Page images and extracted text:
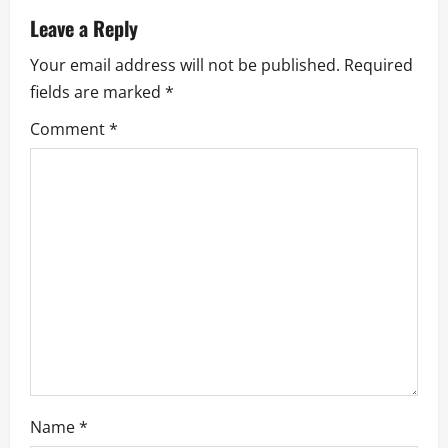
n
Leave a Reply
Your email address will not be published.
Required
a
fields are marked
*
v
Comment
*
i
g
a
t
i
o
n
Name
*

§ What you have to do
Where the data contains images, drop them and print the rest exactly.

§ Expected answer
n
Leave a Reply
Your email address will not be published.
Required
a
fields are marked
*
v
Comment
*
i
g
a
t
i
o
n
Name
*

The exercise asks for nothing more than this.